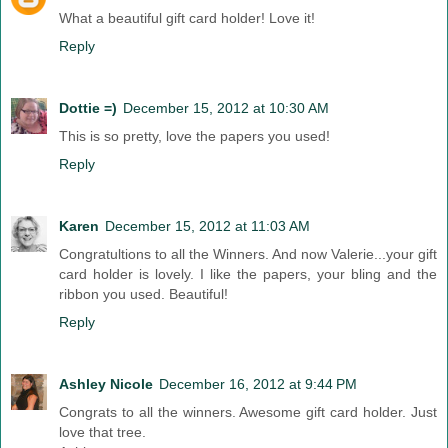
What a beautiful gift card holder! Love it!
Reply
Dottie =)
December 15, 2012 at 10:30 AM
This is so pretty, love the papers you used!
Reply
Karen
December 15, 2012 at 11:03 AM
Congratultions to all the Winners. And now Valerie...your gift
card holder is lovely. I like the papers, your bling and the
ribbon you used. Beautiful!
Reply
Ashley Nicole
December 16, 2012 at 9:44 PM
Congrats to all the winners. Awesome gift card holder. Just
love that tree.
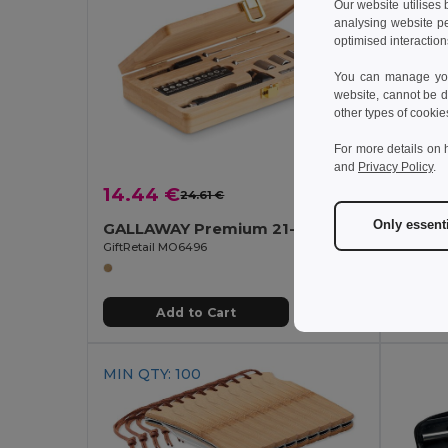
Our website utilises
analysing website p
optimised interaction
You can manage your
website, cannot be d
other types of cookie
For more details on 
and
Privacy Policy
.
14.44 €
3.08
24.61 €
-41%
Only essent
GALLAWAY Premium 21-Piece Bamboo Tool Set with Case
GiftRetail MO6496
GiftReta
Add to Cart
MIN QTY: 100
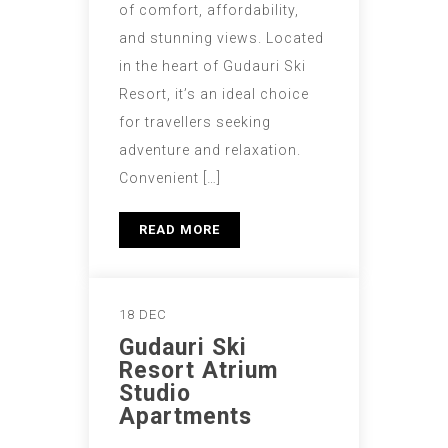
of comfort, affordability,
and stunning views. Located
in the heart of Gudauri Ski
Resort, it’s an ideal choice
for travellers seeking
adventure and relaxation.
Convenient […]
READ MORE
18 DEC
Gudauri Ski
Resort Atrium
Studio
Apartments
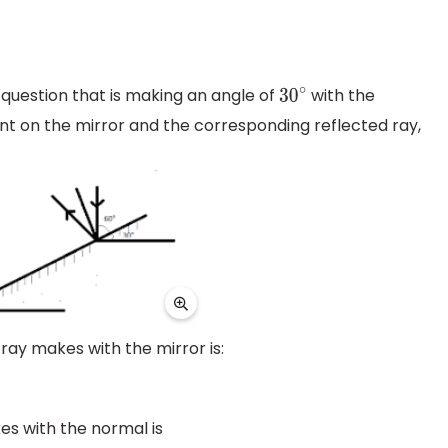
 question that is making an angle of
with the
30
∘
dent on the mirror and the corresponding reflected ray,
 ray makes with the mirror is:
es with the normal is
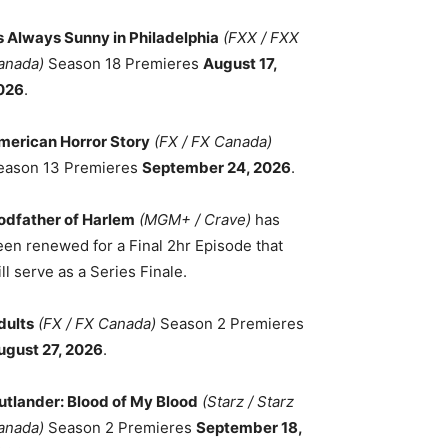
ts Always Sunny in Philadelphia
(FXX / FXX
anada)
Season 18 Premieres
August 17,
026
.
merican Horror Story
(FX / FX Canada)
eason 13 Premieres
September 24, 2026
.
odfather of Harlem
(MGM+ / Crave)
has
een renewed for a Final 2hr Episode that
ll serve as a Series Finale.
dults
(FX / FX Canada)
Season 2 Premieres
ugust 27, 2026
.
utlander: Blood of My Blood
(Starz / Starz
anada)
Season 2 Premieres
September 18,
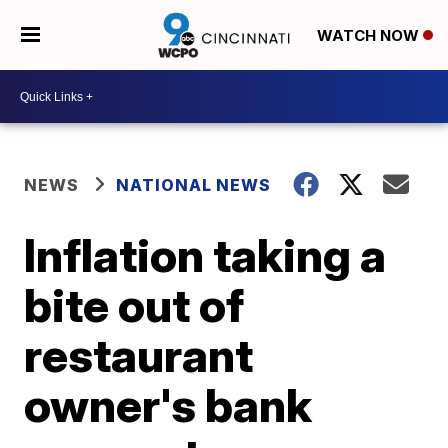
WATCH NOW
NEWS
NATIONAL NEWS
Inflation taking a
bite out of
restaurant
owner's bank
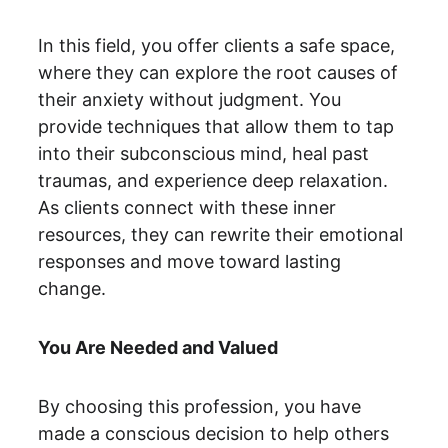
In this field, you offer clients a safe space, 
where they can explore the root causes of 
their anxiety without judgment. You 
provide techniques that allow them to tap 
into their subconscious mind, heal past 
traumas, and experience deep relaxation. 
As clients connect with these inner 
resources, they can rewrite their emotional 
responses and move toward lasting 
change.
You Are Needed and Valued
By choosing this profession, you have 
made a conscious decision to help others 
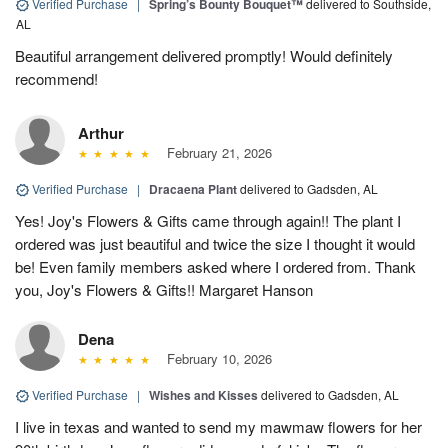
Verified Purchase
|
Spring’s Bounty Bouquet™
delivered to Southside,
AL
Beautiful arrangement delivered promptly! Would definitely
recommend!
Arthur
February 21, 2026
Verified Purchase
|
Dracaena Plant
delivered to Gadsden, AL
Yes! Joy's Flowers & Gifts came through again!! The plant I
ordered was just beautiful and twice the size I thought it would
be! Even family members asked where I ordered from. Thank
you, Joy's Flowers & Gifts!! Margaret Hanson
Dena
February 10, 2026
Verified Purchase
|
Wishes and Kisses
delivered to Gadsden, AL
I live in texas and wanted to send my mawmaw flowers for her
_ _ _ _ _ _ _
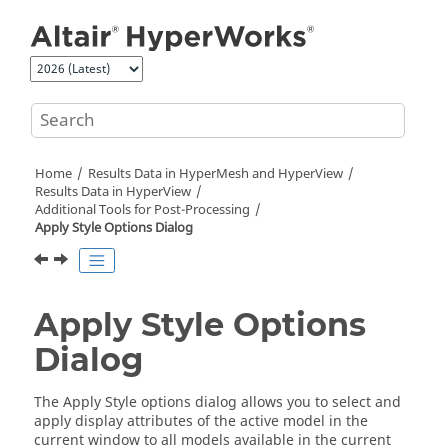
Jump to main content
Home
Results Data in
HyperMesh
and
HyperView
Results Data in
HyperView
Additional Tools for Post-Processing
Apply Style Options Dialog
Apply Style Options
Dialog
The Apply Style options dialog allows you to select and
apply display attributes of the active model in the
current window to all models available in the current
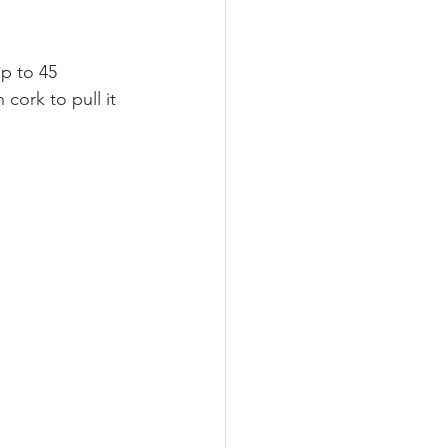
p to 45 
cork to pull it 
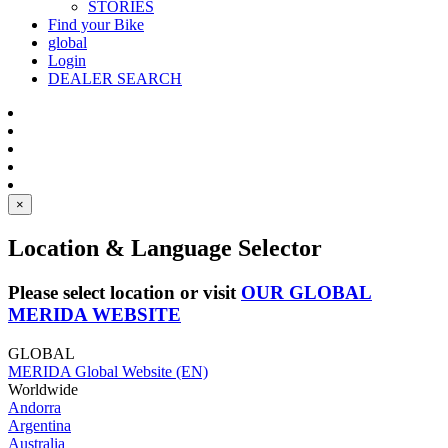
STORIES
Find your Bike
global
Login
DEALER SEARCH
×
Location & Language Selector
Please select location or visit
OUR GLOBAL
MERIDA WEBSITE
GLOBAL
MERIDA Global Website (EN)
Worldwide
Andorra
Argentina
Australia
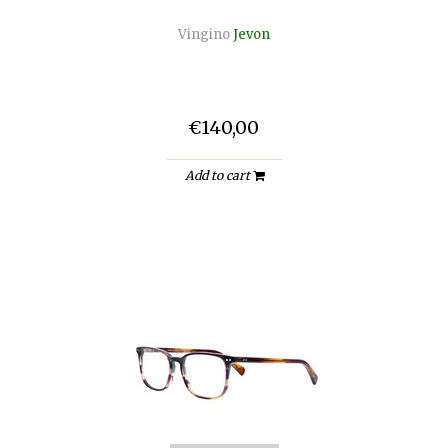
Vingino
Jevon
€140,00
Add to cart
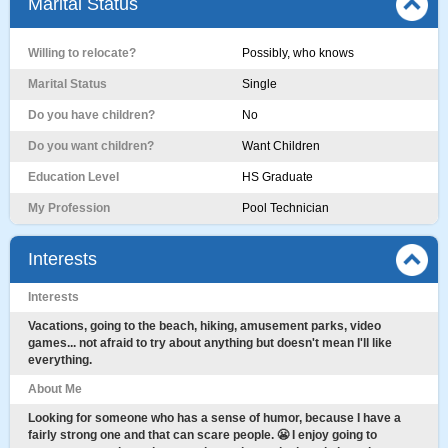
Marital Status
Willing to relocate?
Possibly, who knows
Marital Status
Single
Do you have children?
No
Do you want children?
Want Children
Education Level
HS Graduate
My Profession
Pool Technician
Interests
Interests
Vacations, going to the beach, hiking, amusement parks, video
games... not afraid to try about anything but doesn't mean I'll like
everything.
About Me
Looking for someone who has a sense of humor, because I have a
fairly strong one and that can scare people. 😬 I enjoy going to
_ _ _ _ _ _ _
Exercise >>
Which lines in the items above contain the word "going"? Find them and copy each one in full.

Solved exercise >>
Vacations, going to the beach, hiking, amusement parks, video
fairly strong one and that can scare people. 😬 I enjoy going to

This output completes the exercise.